I talk to her now at Staebler Point, in the city’s natural area she so loved. I speak the words into the breeze and hope she knows.

November 19. He sent another telegram saying he hadn’t gotten her letter
and would call when it arrived.

❧ I regret I couldn’t keep her in her beloved home, but the grief doesn’t reach so deeply. I couldn’t, I know that. What I regret is that she didn’t leave the earth before the move became necessary. And I had no control over that. She lived in the house longer because I was here. She lingered in this life longer because I was here. She didn’t die in a hospital, she was in her own bed, I was in the room. I try to let that be enough.

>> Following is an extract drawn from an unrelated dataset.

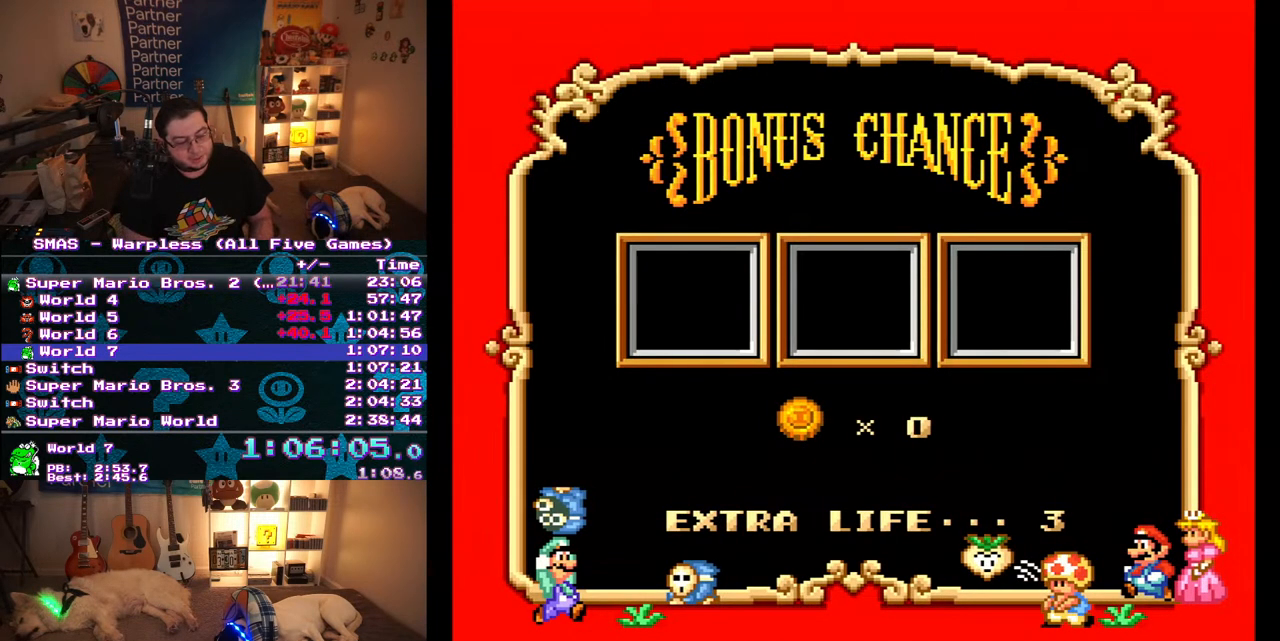
Gameplay with a controller (Nintendo layout); each line is a JSON object with the inputs held at the frame after it. "events" lists button and stick changes between this image and that frame as [ms after this image, input, new state], when the widget could be followed in between. Not read: L3 R3.
{"buttons": [], "events": []}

November 22. Another telegram saying he couldn’t get a call through, (after trying for five hours);
but yes, he wanted her to come, the quicker the better. 

❧ I wish I hadn’t asked her tell me how it felt to be old. It was not her responsibility to satisfy my curiosity. I’m glad I didn’t push. It wasn’t really what I was asking anyway. I was asking her for the first time in her life to be in touch with her inner self. I was asking her to share her Self with me. So I could share my Self.

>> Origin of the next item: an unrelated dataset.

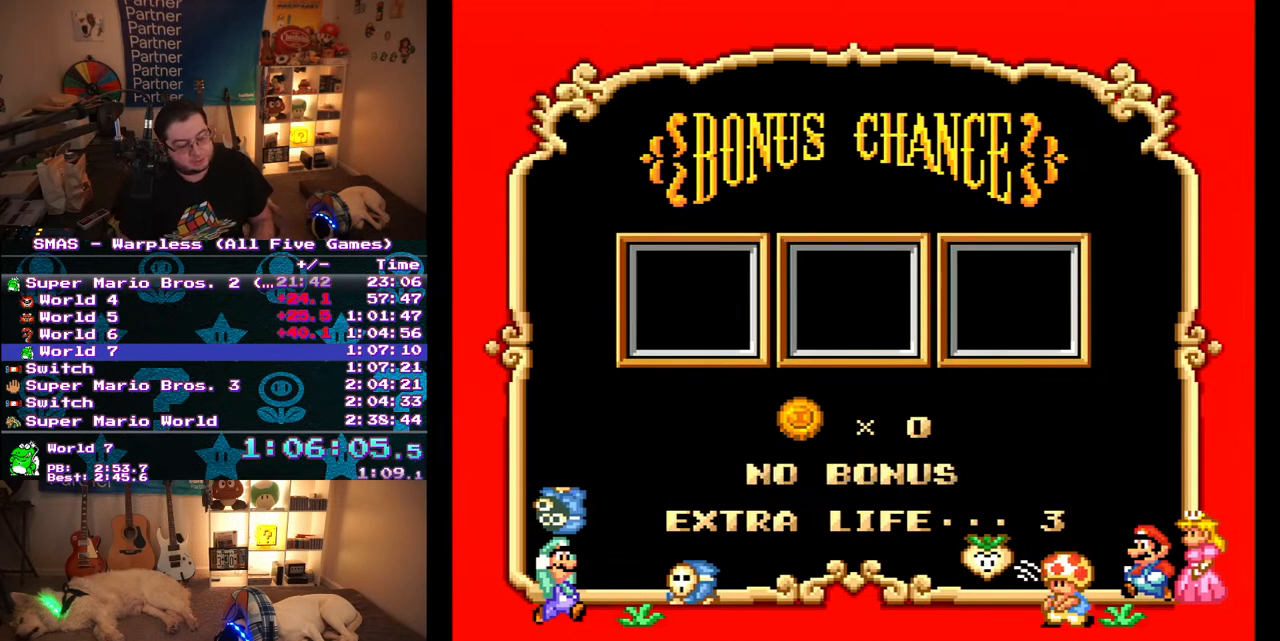
{"buttons": [], "events": []}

November 23. He writes another letter and is waiting again for her reply, by mail or telegram,
hoping he wasn’t putting her on the spot.
He was sorry he wasn’t clear in the previous letter that he was definite about her coming.
“Maybe I did have too many ‘ifs’ in it.” But he needed for her to decide for herself,
knowing she might arrive and find him gone, deployed.
With no way to let her know. 

❧ A memory: She drove me back to college after some holiday and walked with me from visitor parking to my dorm. She held my hand as we walked. I was uncomfortable and embarrassed. But I didn’t pull away. One thing I saved myself from regretting much later.

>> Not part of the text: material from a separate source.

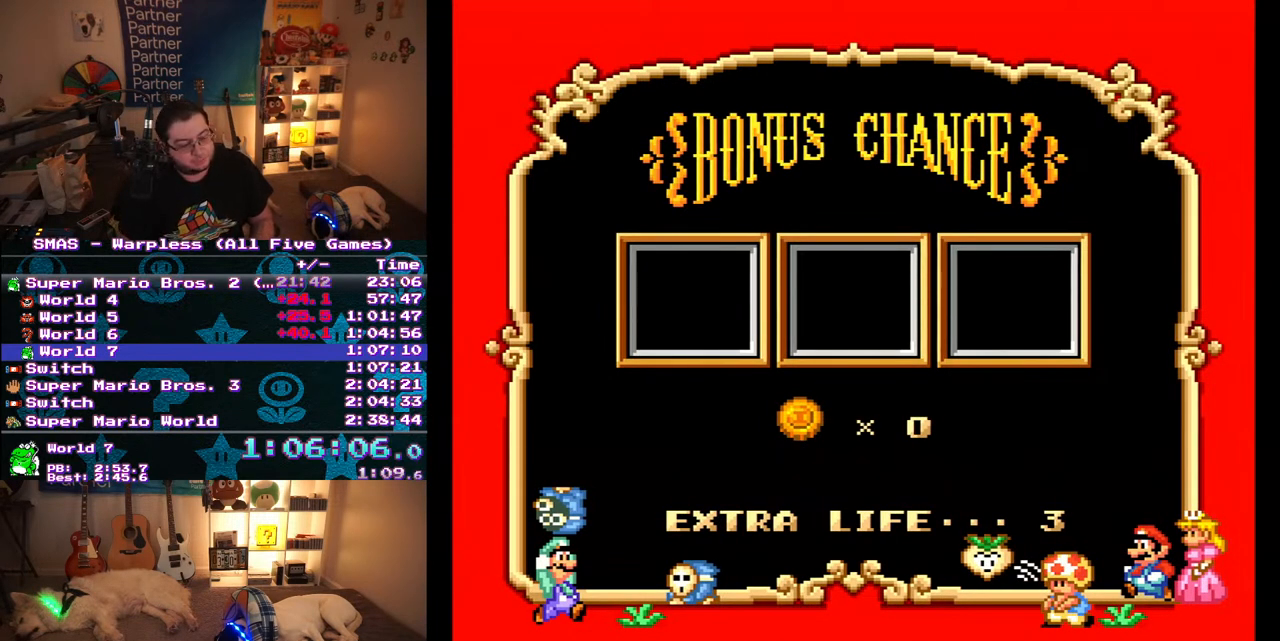
{"buttons": [], "events": []}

November 27. She got her blood test, a wedding dress, and a train ticket. George writes his parents that Stellajoe was leaving Spokane that night, Saturday, and expected to arrive in Dallas at 8am Monday morning, November 29, after some thirty-six hours sitting up on the train. “Probably we’ll get married Tuesday afternoon.”

❧ We gave her Alexa for her last Christmas. She loved Alexa, and astonished us by being able to summon her. Mostly she asked Alexa to tell her jokes. Alexa kept her company, a voice in the silence. I regret not learning to program her to do more than tell bad jokes.

They “tied the knot” at 6pm, November 30, 1943.
With, in spite of rationing, a handful of rice for the four attendants and guests to throw. 

❧ After she died, and I was going through boxes of her notes and partially used journals and unsent letters, I found one in which she wrote her longing to have a different relationship with me. I didn’t know. We never said the words. We couldn’t let each other in. That is what I most regret. And the well is deep. And maybe it was always too late to pull up that bucket, neither of us were raised to bare our souls. I regret something that could not have been different.

Six weeks later, George deployed. He returned April 25, 1946. 

“I thought I’d come back to give my mother another chance.
I’m starting to think it was so she could give me one.”


❧ I wish I’d taken better advantage of this second chance. And I was too tired just trying to get through the days. But maybe just having a second chance was enough, maybe it was everything. Someone said to me had I only stayed the year I expected, I would not have gained what I eventually found.

She told me, years later, he insisted she use birth control, which she didn’t believe in.
“He was afraid he wouldn’t make it back home from Europe
and didn’t want to leave me with a child to raise alone.
If he didn’t come back, I wanted a child.
To keep a piece of him.”

I am one of those pieces. I wasn’t perfect. But I was enough.